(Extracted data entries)
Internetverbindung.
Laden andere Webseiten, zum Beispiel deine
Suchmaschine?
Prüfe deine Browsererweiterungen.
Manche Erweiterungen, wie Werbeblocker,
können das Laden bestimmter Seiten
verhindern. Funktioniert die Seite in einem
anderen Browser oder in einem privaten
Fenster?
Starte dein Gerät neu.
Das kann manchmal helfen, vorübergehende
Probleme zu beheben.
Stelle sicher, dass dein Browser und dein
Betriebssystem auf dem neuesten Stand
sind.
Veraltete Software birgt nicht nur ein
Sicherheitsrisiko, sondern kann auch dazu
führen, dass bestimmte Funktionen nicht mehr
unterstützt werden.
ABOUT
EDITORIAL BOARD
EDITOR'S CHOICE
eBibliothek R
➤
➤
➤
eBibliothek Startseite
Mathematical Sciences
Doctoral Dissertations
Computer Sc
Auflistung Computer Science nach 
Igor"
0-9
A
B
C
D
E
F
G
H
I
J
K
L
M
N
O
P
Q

--

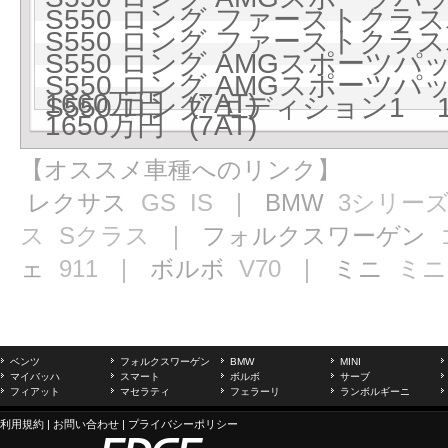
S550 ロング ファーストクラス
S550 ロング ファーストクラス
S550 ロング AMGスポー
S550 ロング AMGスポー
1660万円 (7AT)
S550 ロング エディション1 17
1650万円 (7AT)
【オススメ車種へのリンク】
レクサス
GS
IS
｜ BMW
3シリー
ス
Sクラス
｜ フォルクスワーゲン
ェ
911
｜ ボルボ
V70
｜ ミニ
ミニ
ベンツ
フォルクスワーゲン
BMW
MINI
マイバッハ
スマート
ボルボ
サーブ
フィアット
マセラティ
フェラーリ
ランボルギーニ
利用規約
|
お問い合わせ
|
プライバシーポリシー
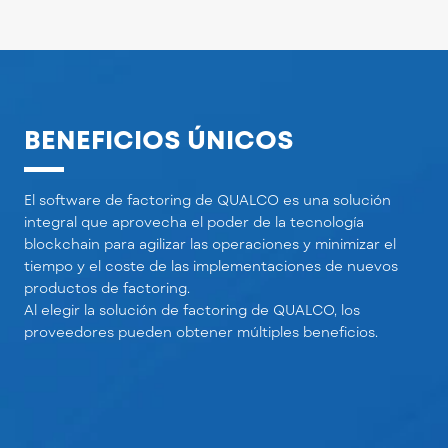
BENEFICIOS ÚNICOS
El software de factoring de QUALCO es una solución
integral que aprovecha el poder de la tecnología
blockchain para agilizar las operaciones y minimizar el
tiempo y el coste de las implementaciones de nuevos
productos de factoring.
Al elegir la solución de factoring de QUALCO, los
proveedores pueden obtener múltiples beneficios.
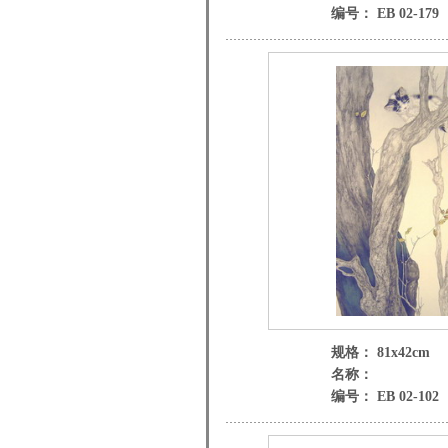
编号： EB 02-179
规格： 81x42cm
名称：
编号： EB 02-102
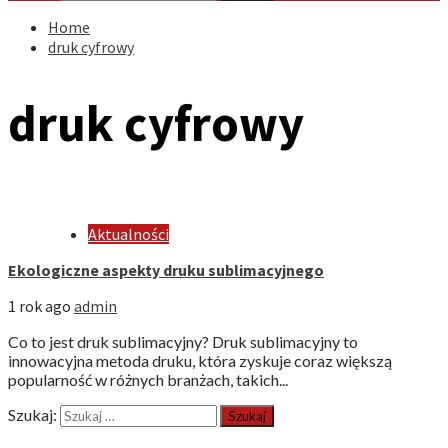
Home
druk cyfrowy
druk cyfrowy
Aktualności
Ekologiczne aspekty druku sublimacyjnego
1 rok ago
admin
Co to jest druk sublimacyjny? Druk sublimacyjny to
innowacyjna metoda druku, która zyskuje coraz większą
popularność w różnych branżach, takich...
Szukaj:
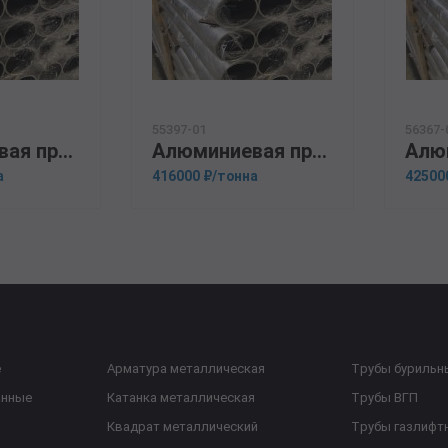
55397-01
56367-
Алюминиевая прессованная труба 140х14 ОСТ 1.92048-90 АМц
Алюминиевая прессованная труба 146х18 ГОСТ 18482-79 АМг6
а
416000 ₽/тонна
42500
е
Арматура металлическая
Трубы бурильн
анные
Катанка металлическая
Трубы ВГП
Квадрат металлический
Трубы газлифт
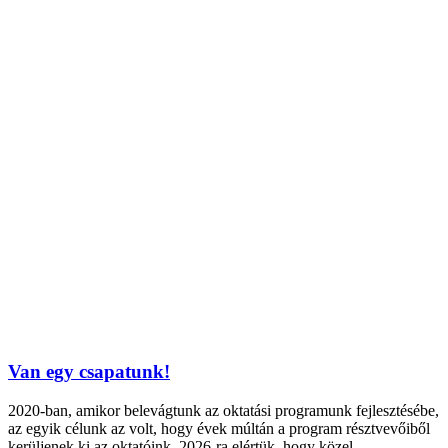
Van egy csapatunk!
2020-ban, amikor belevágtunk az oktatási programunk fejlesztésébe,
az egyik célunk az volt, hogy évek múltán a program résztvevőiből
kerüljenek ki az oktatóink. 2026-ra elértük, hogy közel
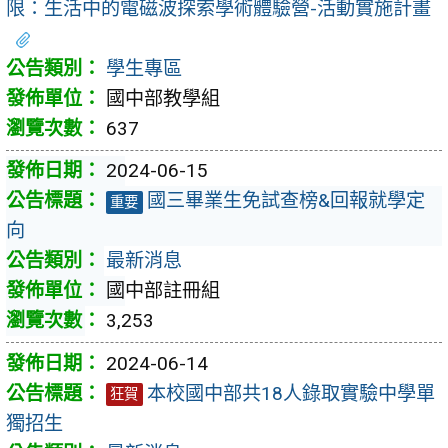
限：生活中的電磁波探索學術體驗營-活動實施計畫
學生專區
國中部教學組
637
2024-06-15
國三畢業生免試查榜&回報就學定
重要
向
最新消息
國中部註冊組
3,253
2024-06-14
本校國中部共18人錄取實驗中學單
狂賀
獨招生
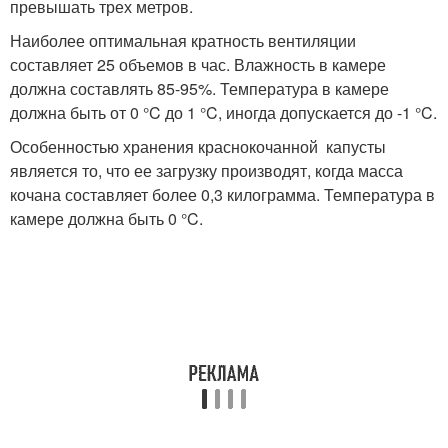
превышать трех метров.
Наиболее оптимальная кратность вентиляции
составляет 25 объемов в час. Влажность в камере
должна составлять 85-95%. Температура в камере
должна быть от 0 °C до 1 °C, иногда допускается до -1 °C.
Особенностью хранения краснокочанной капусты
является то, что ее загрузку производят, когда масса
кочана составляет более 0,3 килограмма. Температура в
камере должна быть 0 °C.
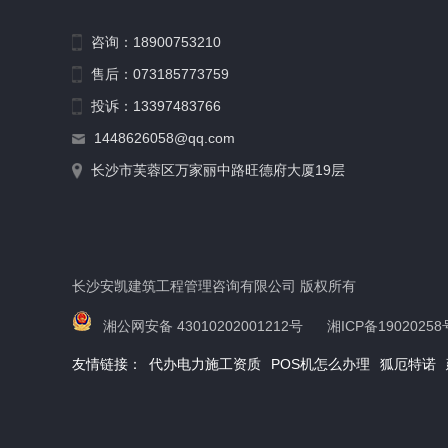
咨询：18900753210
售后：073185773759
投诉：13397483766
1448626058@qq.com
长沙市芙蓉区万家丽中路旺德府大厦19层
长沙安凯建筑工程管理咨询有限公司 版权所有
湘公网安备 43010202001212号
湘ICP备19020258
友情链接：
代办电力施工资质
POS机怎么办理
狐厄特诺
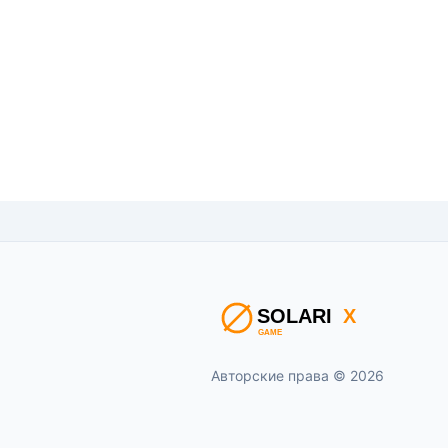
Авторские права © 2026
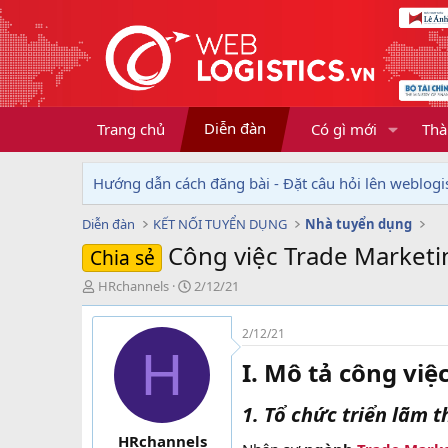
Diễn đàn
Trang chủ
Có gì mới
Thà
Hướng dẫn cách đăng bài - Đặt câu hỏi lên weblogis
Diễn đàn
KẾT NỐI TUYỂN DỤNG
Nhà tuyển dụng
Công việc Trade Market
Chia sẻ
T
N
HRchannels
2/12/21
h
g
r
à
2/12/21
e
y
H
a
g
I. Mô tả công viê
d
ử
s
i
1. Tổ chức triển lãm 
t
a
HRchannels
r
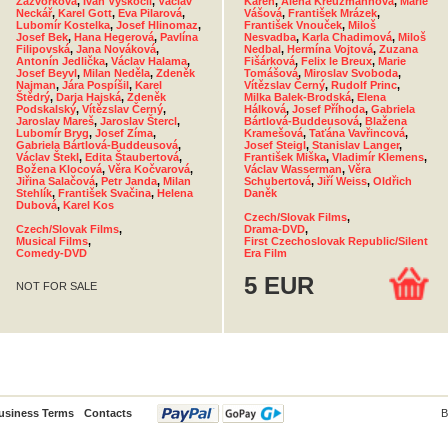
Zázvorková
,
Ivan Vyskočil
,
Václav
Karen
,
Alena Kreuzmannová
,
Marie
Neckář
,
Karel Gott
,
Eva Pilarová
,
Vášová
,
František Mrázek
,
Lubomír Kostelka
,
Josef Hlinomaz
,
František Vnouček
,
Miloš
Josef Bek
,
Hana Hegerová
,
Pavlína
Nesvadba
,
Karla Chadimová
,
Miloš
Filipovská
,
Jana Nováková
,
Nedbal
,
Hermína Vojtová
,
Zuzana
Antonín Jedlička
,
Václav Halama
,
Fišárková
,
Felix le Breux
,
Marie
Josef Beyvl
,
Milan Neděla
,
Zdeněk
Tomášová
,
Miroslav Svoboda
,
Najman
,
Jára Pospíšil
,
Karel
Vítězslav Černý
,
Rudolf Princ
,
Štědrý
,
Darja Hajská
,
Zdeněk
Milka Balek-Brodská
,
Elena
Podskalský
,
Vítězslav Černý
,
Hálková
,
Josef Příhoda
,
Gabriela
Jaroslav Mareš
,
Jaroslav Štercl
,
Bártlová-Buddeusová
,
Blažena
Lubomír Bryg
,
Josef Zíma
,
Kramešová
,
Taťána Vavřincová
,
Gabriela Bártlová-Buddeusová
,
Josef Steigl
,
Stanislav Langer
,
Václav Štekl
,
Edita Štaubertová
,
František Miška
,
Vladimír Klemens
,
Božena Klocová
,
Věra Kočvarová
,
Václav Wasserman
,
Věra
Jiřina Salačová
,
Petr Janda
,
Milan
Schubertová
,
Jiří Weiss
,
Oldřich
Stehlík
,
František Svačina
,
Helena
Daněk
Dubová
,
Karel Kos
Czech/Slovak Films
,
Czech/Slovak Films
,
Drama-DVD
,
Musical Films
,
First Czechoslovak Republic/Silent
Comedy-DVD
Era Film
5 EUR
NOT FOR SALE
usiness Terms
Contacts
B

Task to complete ::
Reproduce the lines from the line with "BENEFICIOS ÚNICOS" to the line with "камере должна быть 0 °C.", replacing "blockchain" with "cadena de bloques" and leaving everything else unchanged. Omit the pictures from your answer.

Response below ::
BENEFICIOS ÚNICOS
El software de factoring de QUALCO es una solución
integral que aprovecha el poder de la tecnología
cadena de bloques para agilizar las operaciones y minimizar el
tiempo y el coste de las implementaciones de nuevos
productos de factoring.
Al elegir la solución de factoring de QUALCO, los
proveedores pueden obtener múltiples beneficios.
编号： EB 02-179
规格： 81x42cm
名称：
编号： EB 02-102
Home
druk cyfrowy
druk cyfrowy
Aktualności
Ekologiczne aspekty druku sublimacyjnego
1 rok ago
admin
Co to jest druk sublimacyjny? Druk sublimacyjny to
innowacyjna metoda druku, która zyskuje coraz większą
popularność w różnych branżach, takich...
Szukaj:
55397-01
56367-
Алюминиевая прессованная труба 140х14 ОСТ 1.92048-90 АМц
Алюминиевая прессованная труба 146х18 ГОСТ 18482-79 АМг6
а
416000 ₽/тонна
42500
е
Арматура металлическая
Трубы бурильн
анные
Катанка металлическая
Трубы ВГП
Квадрат металлический
Трубы газлифт
Van egy csapatunk!
2020-ban, amikor belevágtunk az oktatási programunk fejlesztésébe,
az egyik célunk az volt, hogy évek múltán a program résztvevőiből
kerüljenek ki az oktatóink. 2026-ra elértük, hogy közel
限：生活中的電磁波探索學術體驗營-活動實施計畫
學生專區
國中部教學組
637
2024-06-15
國三畢業生免試查榜&回報就學定
重要
向
最新消息
國中部註冊組
3,253
2024-06-14
本校國中部共18人錄取實驗中學單
狂賀
獨招生
превышать трех метров.
Наиболее оптимальная кратность вентиляции
составляет 25 объемов в час. Влажность в камере
должна составлять 85-95%. Температура в камере
должна быть от 0 °C до 1 °C, иногда допускается до -1 °C.
Особенностью хранения краснокочанной капусты
является то, что ее загрузку производят, когда масса
кочана составляет более 0,3 килограмма. Температура в
камере должна быть 0 °C.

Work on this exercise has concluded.